急いで雪哉を追いかけた。しかし、マンションを出たらもう雪哉の姿はなかった。どっちへ行ったのか分からず、とりあえず駅の方へ行ってみたが、会えずじまいだった。メッセージを送ったが既読スルー。電話を掛けたが出てくれなかった。もう仕方がない。夜にでもまた電話しようと思って一旦諦めた。
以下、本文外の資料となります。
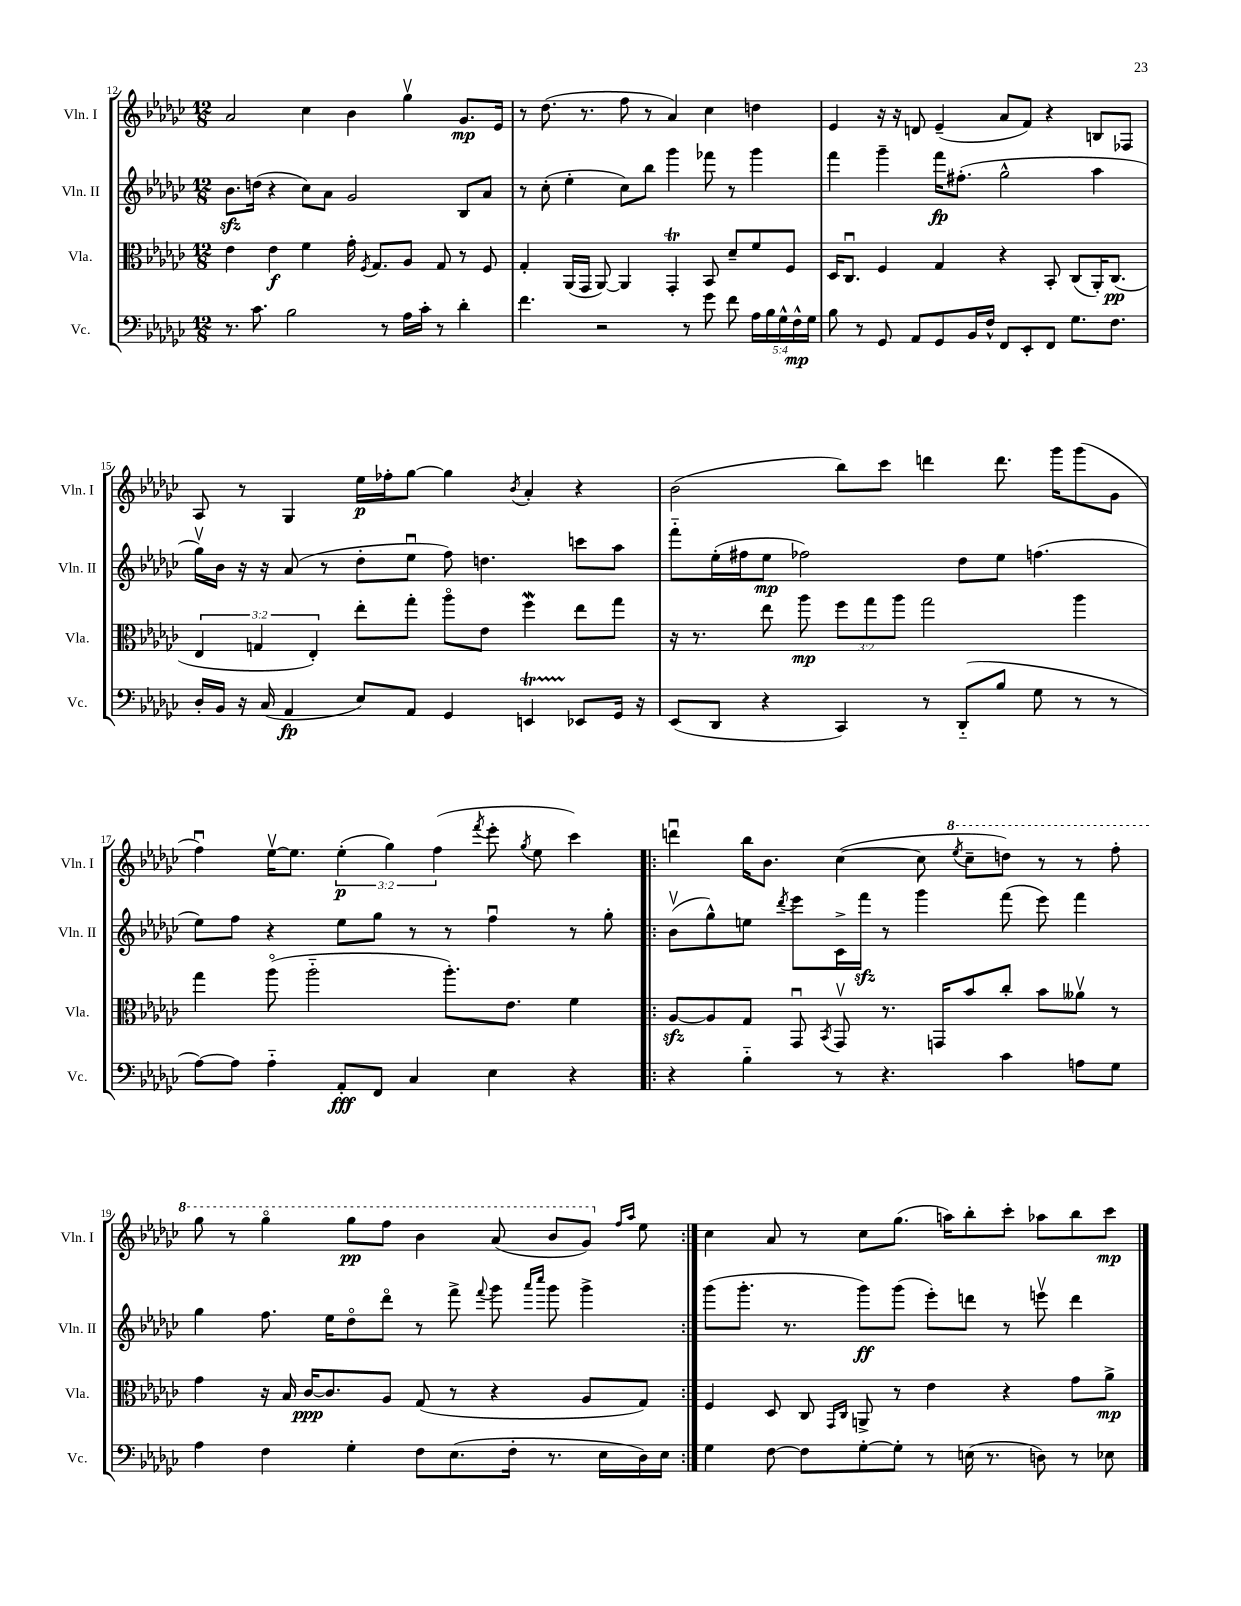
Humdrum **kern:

**kern	**kern	**kern	**kern
*staff4	*staff3	*staff2	*staff1
*clefF4	*clefC3	*clefG2	*clefG2
*k[b-e-a-d-g-c-]	*k[b-e-a-d-g-c-]	*k[b-e-a-d-g-c-]	*k[b-e-a-d-g-c-]
*M12/8	*M12/8	*M12/8	*M12/8
8.r	4e-	8.b-	2a-
8.c-	.	(16dd	.
.	4e-	4r	.
2B-	.	.	.
.	4f	8cc-)	4cc-
.	.	8a-	.
.	16g-'	2g-	4b-
.	8qF	.	.
.	8.G-	.	.
8r	.	.	.
16A-	8A-	.	4gg-v
16c-'	.	.	.
8r	8G-	.	.
4d-'	8r	8B-	8.g-
.	8F	8a-	.
.	.	.	16e-
=	=	=	=
4.f	4G-'	8r	8r
.	.	(8cc-'	(8.dd-
.	(16AA-	4ee-'	.
.	16GG-	.	8.r
2r	[8AA-)	.	.
.	4AA-]	8cc-)	8ff
.	.	8bb-	8r
.	4GG-'	4ggg-	4a-)
8r	.	.	.
8g-	8BB-	8fff-	4cc-
8f	8d-~	8r	.
20A-	8f	4ggg-	4dd
20B-	.	.	.
20G-^^	.	.	.
.	8F	.	.
20F^^	.	.	.
20G-	.	.	.
=	=	=	=
8B-	16D-	4fff	4e-
.	8.C-u	.	.
8r	.	.	.
8GG-	4F	4ggg-~	16r
.	.	.	16r
8AA-	.	.	8d
8GG-	4G-	16fff	(4e-~
.	.	(8.ff#'	.
16BB-	.	.	.
16F^^	.	.	.
8FF	4r	2gg-^^	8a-
8EE-'	.	.	8f)
8FF	8BB-'	.	4r
8.G-	(8C-	.	.
.	16AA-')	4aa-	8B
8.F	(8.C-	.	.
.	.	.	8F-
=	=	=	=
16D-'	6E-	16gg-v)	8A-
16BB-	.	16b-	.
16r	.	16r	8r
.	6G	.	.
(16C-	.	16r	.
4AA-	.	(8a-	4G-
.	6E-')	.	.
.	.	8r	.
8E-)	8ee-'	8dd-'	16ee-
.	.	.	16ff-'
8AA-	8gg-'	8ee-u	[8gg-
4GG-	8aa-o	8ff)	4gg-]
.	8e-	4.dd	.
.	.	.	8qb-
4EE	4ff	.	4a-'
8EE-	8ee-	8ccc	4r
16GG-	8gg-	8aa-	.
16r	.	.	.
=	=	=	=
(8EE-	16r	8fff'~	(2b-
.	8.r	.	.
8DD-	.	(16ee-'	.
.	.	16ff#	.
4r	8ee-	8ee-	.
.	8aa-	2ff-)	.
4CC-)	12ff	.	8bb-)
.	12gg-	.	.
.	.	.	8ccc-
.	12aa-	.	.
8r	2gg-	.	4ddd
(8DD-'~	.	8dd-	.
8B-	.	8ee-	8.ddd
8G-	.	(4.ff	.
.	.	.	16ggg-
8r	4aa-	.	(8ggg-
8r	.	.	8g-
=	=	=	=
[8A-)	4gg-	8ee-)	4ffu)
8A-]	.	8ff	.
4A-'~	(8aa-o	4r	[16ee-v
.	.	.	8.ee-]
.	2aa-'~	.	.
8AA-'	.	8ee-	(6ee-'
8FF	.	8gg-	.
.	.	.	6gg-)
4C-	.	8r	.
.	.	.	(6ff
.	8.aa-')	8r	.
.	.	.	8qfff
4E-	.	4ffu	8eee-'
.	8.e-	.	.
.	.	.	8qgg-
.	.	.	8ee-
4r	4f	8r	4ccc-)
.	.	8gg-'	.
=!|:	=!|:	=!|:	=!|:
4r	[8A-	(8b-v	4dddu
.	8A-]	8gg-^^)	.
4B-'~	8G-	8ee	16bb-
.	.	.	8.b-
.	.	8qddd-	.
.	8GG-u	8eee-	.
.	8qBB-	.	.
8r	8GG-v	16c-^	([4cc-
.	.	16fff	.
4.r	8.r	8r	.
.	.	4ggg-	8cc-]
.	16GG	.	.
.	.	.	8qeee-
.	8b-	.	8ccc-~
4c-	8cc-'	(8fff	8ddd)
.	8b-	8eee-)	8r
8A	8a--v	4fff	8r
8G-	8r	.	8fff'
=	=	=	=
4A-	4g-	4gg-	8ggg-
.	.	.	8r
4F	16r	8.ff	4ggg-o
.	16B-	.	.
.	[16c-	.	.
.	8.c-]	16ee-	.
4G-'	.	8dd-o	8ggg-
.	8A-	8ddd-o	8fff
8F	(8G-	8r	4bb-
(8.E-	8r	8fff^	.
.	.	8qqfff	.
.	4r	8ggg-	(8aa-
16F'	.	.	.
.	.	16qqaaa-	.
.	.	16qqcccc-	.
8.r	.	8ggg-	8bb-
.	8A-	4ggg-^	8gg-)
16E-	.	.	.
.	.	.	16qqff
.	.	.	16qqaa-
16D-)	8G-)	.	8ee-
16E-	.	.	.
=:|!	=:|!	=:|!	=:|!
4G-	4F	(8ggg-	4cc-
.	.	8.ggg-'	.
[8F	8D-	.	8a-
.	.	8.r	.
8F]	8C-	.	8r
.	16qqGG-	.	.
.	16qqC-	.	.
[8G-'	8AA^	8ggg-)	8cc-
8G-']	8r	(8ggg-	(8.gg-
8r	4e-	8eee-')	.
.	.	.	16aa)
(16E	.	8ddd	8bb-'
8.r	.	.	.
.	4r	8r	8ccc-'
8D)	.	8eeev	8aa-
8r	8g-	4ddd	8bb-
8E-	8a-^	.	8ccc-
==	==	==	==
*-	*-	*-	*-
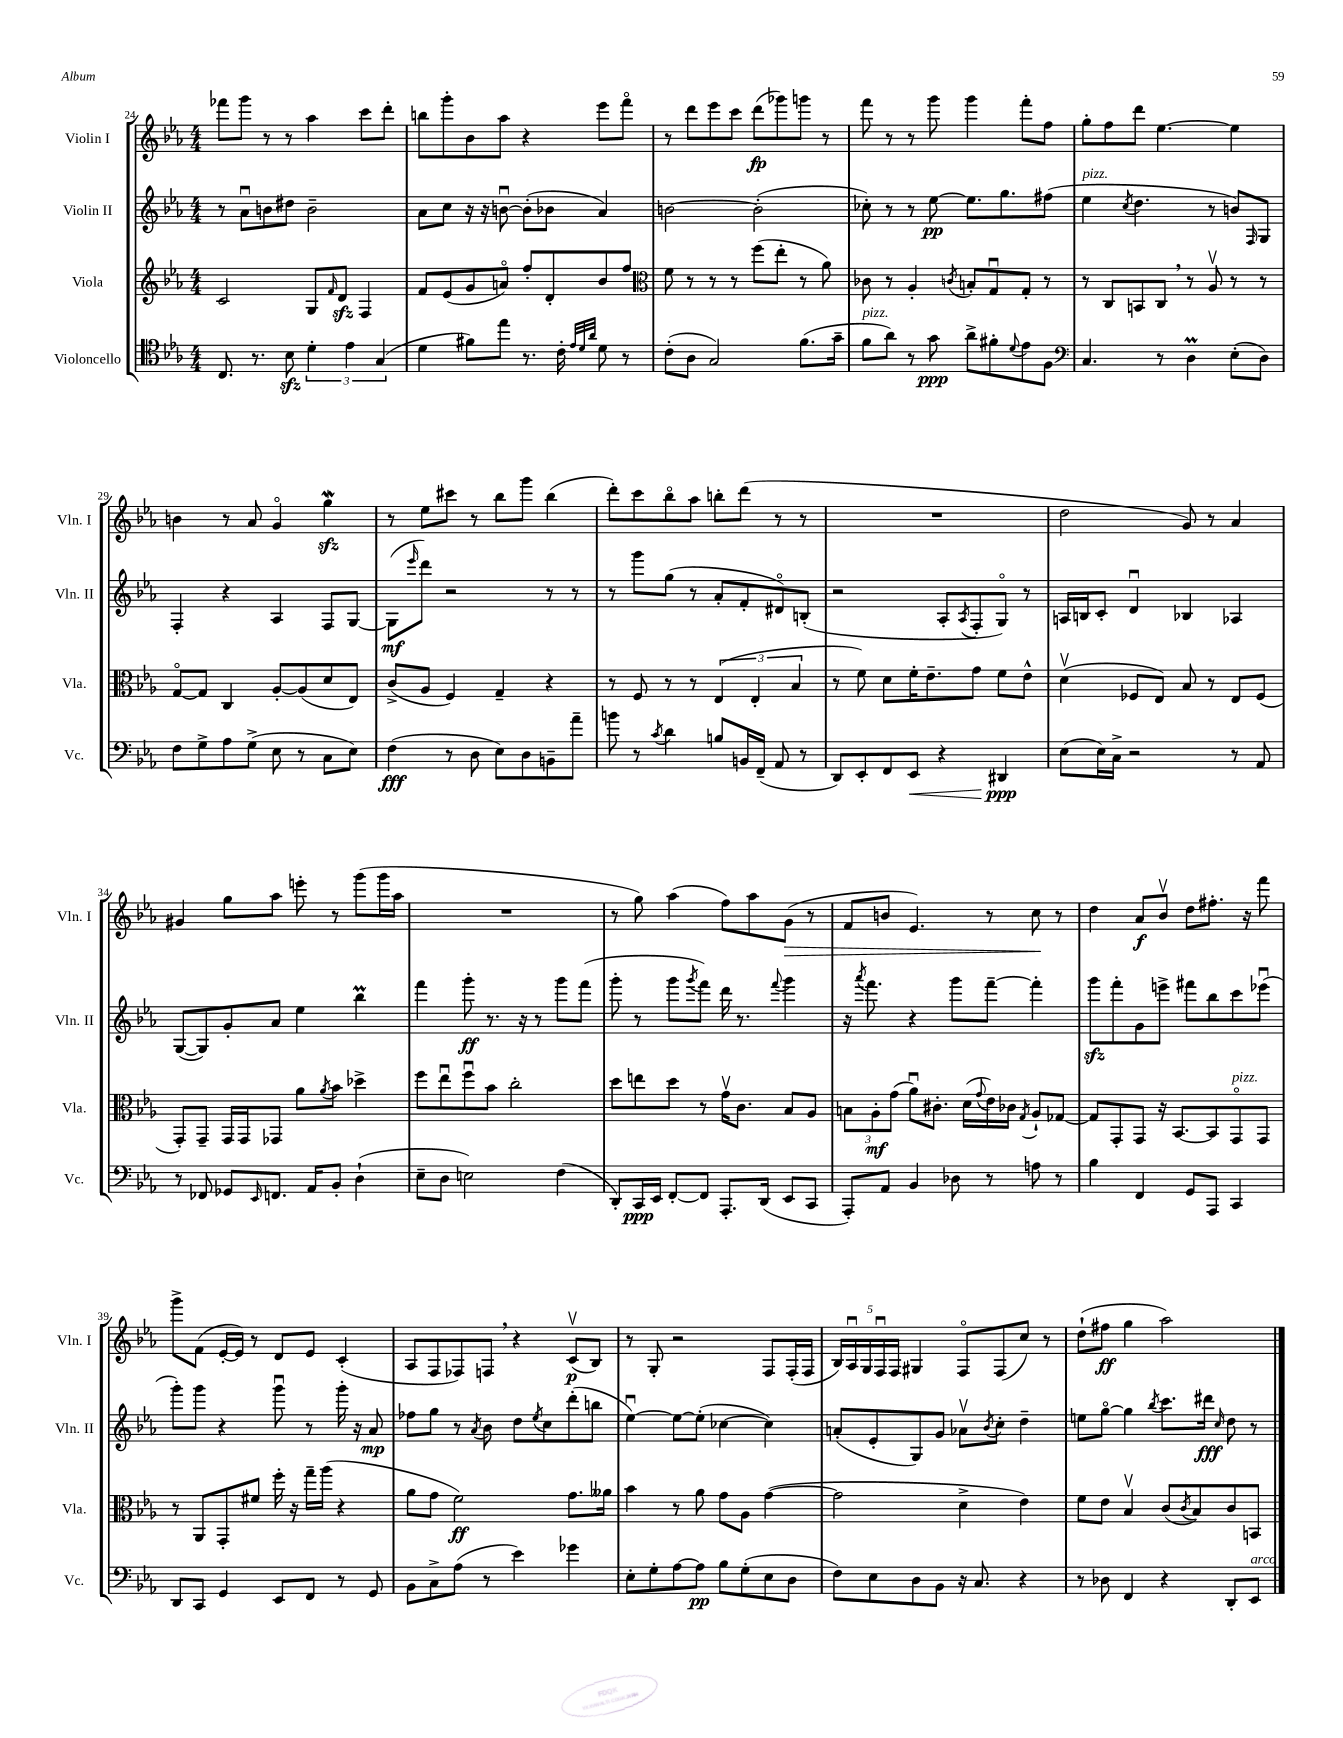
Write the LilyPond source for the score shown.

<<
\new StaffGroup <<
\new Staff = "s0" \with { instrumentName = "Violin I" shortInstrumentName = "Vln. I" } {
    \clef treble \key ees \major \numericTimeSignature \time 4/4
    fes'''8 g'''8 r8 r8 aes''4 c'''8 d'''8-. |
    b''8 g'''8-. bes'8 aes''8 r4 ees'''8 f'''8\flageolet |
    r8 d'''8 ees'''8 c'''8 d'''8\fp( ges'''8) g'''8 r8 |
    f'''8 r8 r8 g'''8 g'''4 f'''8-. f''8 |
    g''8-. f''8 d'''8 ees''4.~ ees''4 |
    b'4 r8 aes'8 g'4\flageolet g''4\mordent\sfz |
    r8 ees''8 cis'''8 r8 bes''8 g'''8 bes''4( |
    d'''8-.) c'''8 bes''8\flageolet aes''8 b''8-. d'''8( r8 r8 |
    R1 |
    d''2 g'8) r8 aes'4 |
    gis'4 g''8 aes''8 e'''8-. r8 g'''8( g'''16 aes''16 |
    R1 |
    r8 g''8) aes''4( f''8) aes''8 g'8\>( r8 |
    f'8 b'8 ees'4.) r8 c''8\! r8 |
    d''4 aes'8\f bes'8\upbow d''8 fis''8.-. r16 f'''8 |
    g'''8-> f'8( ees'16~-. ees'16) r8 d'8 ees'8 c'4-.( |
    aes8 f8 fes8) f8 \breathe r4 c'8\upbow\p( bes8) |
    r8 g8-. r2 f8 f16-.( f16 |
    \tuplet 5/4 { bes16) aes16\downbow g16 f16\downbow f16 } gis4 f8\flageolet f8( c''8) r8 |
    d''8-!( fis''8\ff g''4 aes''2) \bar "|." |
}
\new Staff = "s1" \with { instrumentName = "Violin II" shortInstrumentName = "Vln. II" } {
    \clef treble \key ees \major \numericTimeSignature \time 4/4
    r8 aes'8\downbow b'8 dis''8 b'2-- |
    aes'8 c''8 r16 r16 b'8~\downbow b'8-.( bes'8 aes'4) |
    b'2~ b'2-.( |
    ces''8-.) r8 r8 ees''8~\pp ees''8. g''8. fis''8( |
    ees''4^\markup { \italic "pizz." } \acciaccatura { c''8 } d''4. r8 b'8) \grace { f16 } g8 |
    f4-. r4 aes4 f8 g8~ |
    g8\mf( \grace { ees'''16 } d'''8) r2 r8 r8 |
    r8 g'''8 g''8( r8 aes'8-. f'8-. dis'8\flageolet) b8-.( |
    r2 aes8-. \acciaccatura { aes8 } f8-. g8\flageolet) r8 |
    a16 b16 c'8-. d'4\downbow bes4 aes4 |
    g8~( g8) g'8-. aes'8 ees''4 bes''4\prall |
    f'''4 g'''8-.\ff r8. r16 r8 g'''8 f'''8( |
    g'''8-. r8 g'''8 \acciaccatura { g'''8 } f'''8) d'''16 r8. \appoggiatura { f'''8 } g'''4 |
    r16 \acciaccatura { aes'''8 } f'''8. r4 g'''8 f'''8~-- f'''4-. |
    g'''8\sfz f'''8-. g'8 e'''8-> fis'''8 bes''8 c'''8 ees'''8\downbow( |
    g'''8-.) g'''8 r4 g'''8\downbow r8 g'''16-. r16 aes'8\mp |
    fes''8 g''8 r8 \acciaccatura { aes'8 } bes'8 d''8 \acciaccatura { ees''8 } c''8 d'''8-.( b''8 |
    ees''4~\downbow) ees''8~ ees''8-.( ces''4~ ces''4) |
    a'8-.( ees'8-. g8) g'8 aes'8\upbow \acciaccatura { bes'8 } c''8-. d''4-- |
    e''8 g''8~\flageolet g''4 \acciaccatura { bes''8 } c'''8. dis'''16\fff \grace { c''16 } d''8 r8 \bar "|." |
}
\new Staff = "s2" \with { instrumentName = "Viola" shortInstrumentName = "Vla." } {
    \clef treble \key ees \major \numericTimeSignature \time 4/4
    c'2 g8 \grace { f'16 } d'8\sfz f4 |
    f'8 ees'8( g'8 a'8\flageolet) f''8-. d'8-. bes'8 f''8 |
    \clef alto f'8 r8 r8 r8 f''8( ees''8-. r8 aes'8) |
    ces'8 r8 aes4-. \acciaccatura { c'8 } b8-. g8\downbow g8-. r8 |
    r8 c8 b,8 c8 \breathe r8 aes8\upbow r8 r8 |
    g8~\flageolet g8 c4 aes8~-. aes8( d'8 ees8) |
    c'8->( aes8 f4) g4-- r4 |
    r8 f8 r8 r8 \tuplet 3/2 { ees4( ees4-. bes4 } |
    r8 f'8) d'8 f'16-. ees'8.-- g'8 f'8 ees'8-^ |
    d'4\upbow( fes8 ees8) bes8 r8 ees8 fes8( |
    g,8-.) g,8-- g,16 g,16 ges,8 aes'8 \acciaccatura { aes'8 } bes'8 des''4-> |
    f''8 ees''8\downbow f''8\downbow bes'8 c''2-. |
    d''8 e''8 d''8 r8 g'16\upbow c'8. bes8 aes8 |
    \tuplet 3/2 { b8 aes8-.\mf g'8( } aes'8\downbow) cis'8.-. d'16( \appoggiatura { g'8 } ees'16) ces'16 \acciaccatura { g8 } aes8-! ges8~ |
    ges8 g,8-. g,8 r16 bes,8.~ bes,8 g,8\flageolet^\markup { \italic "pizz." } g,8 |
    r8 aes,8 g,8-. fis'8 f''16-. r16 g''16-- aes''16( r4 |
    aes'8 g'8 f'2\ff) g'8. aeses'16 |
    bes'4 r8 aes'8 g'8 aes8 g'4~( |
    g'2 d'4-> ees'4) |
    f'8 ees'8 bes4\upbow c'8( \acciaccatura { c'8 } bes8) c'8 b,8 \bar "|." |
}
\new Staff = "s3" \with { instrumentName = "Violoncello" shortInstrumentName = "Vc." } {
    \clef tenor \key ees \major \numericTimeSignature \time 4/4
    c8. r8. bes8\sfz \tuplet 3/2 { d'4-. ees'4 g4( } |
    d'4 fis'8) ees''8 r8. c'16-. \grace { ees'32 d'32 aes'32 } d'8 r8 |
    c'8-.( aes8 g2) f'8.( g'16-- |
    f'8^\markup { \italic "pizz." } aes'8) r8 g'8\ppp aes'8-> fis'8-. \appoggiatura { d'8 } ees'8 f8 |
    \clef bass c4. r8 d4\prall ees8-.( d8) |
    f8 g8-> aes8 g8->( ees8 r8 c8 ees8) |
    f4\fff( r8 d8 ees8) d8 b,8-- aes'8-- |
    b'8 r8 \acciaccatura { c'8 } d'4 b8 b,16 f,16--( aes,8 r8 |
    d,8) ees,8-. f,8 ees,8\< r4 dis,4\ppp\! |
    ees8( ees16) c16-> r2 r8 aes,8 |
    r8 fes,8 ges,8 \grace { ees,16 } f,8. aes,16 bes,8-. d4-!( |
    ees8-- d8 e2) f4( |
    d,8-.) c,16\ppp ees,16 f,8~-. f,8 aes,,8.-. d,16( ees,8 c,8 |
    aes,,8-.) aes,8 bes,4 des8 r8 a8 r8 |
    bes4 f,4 g,8 aes,,8 c,4 |
    d,8 c,8 g,4 ees,8 f,8 r8 g,8 |
    bes,8 c8-> aes8( r8 ees'4) ges'4 |
    ees8-. g8-. aes8~ aes8\pp bes8 g8-.( ees8 d8 |
    f8) ees8 d8 bes,8 r16 c8. r4 |
    r8 des8 f,4 r4 d,8-. ees,8^\markup { \italic "arco" } \bar "|." |
}
>>
>>
\layout { \context { \Score currentBarNumber = #24 } }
 大学へ行って講義を終え、帰ろうとしたら井村に会った。
「あ、ミッキー、いい所にいた」
そう言うと、俺をちょっと人の居ない方へ引っ張っていった。
「あのさ、ユッキーとはどうなってんの?」
井村は小声でそう聞いてきた。
「ああ、えーと……、無事つき合う事になったよ」
以前、雪哉には恋人がいるからまだつき合っていないと話した事があったので、そう伝えた。ちょっと照れる。
「そうか、おめでとう。でも、それだとちょっと問題なんだけど……」
井村は先程あった話を聞かせてくれた。
 井村は、昼休みに牧谷とたまたま会い、一緒に学食で飯を食った後、しゃべっていたそうだ。すると、牧谷の電話が着信した。
「もしもしユッキー?どうしたの?」
と牧谷は井村の目の前で電話に出た。初めはのんびりとした調子だった牧谷は、だんだん深刻な感じになって、
「ユッキー、今からそっち行くから。今どこ?」
と言いながら立ち上がり、井村に目配せだけして、電話をしながら去って行ったそうだ。
「なんか、怪しい気がしてさ。まあ、ミッキーとユッキーがつき合ってるんだったら、俺の取り越し苦労だとは思うけど」
と井村は言った。
 その話が本当だとすると、雪哉が泣きながら牧谷に電話をかけ、辛い事があったから話を聞いて欲しいとでも言ったのではないだろうか。俺と美雪ちゃんの壁ドンシーンを目撃した雪哉が、自分を慰めてくれる相手を牧谷に定め、呼び出したのではないか。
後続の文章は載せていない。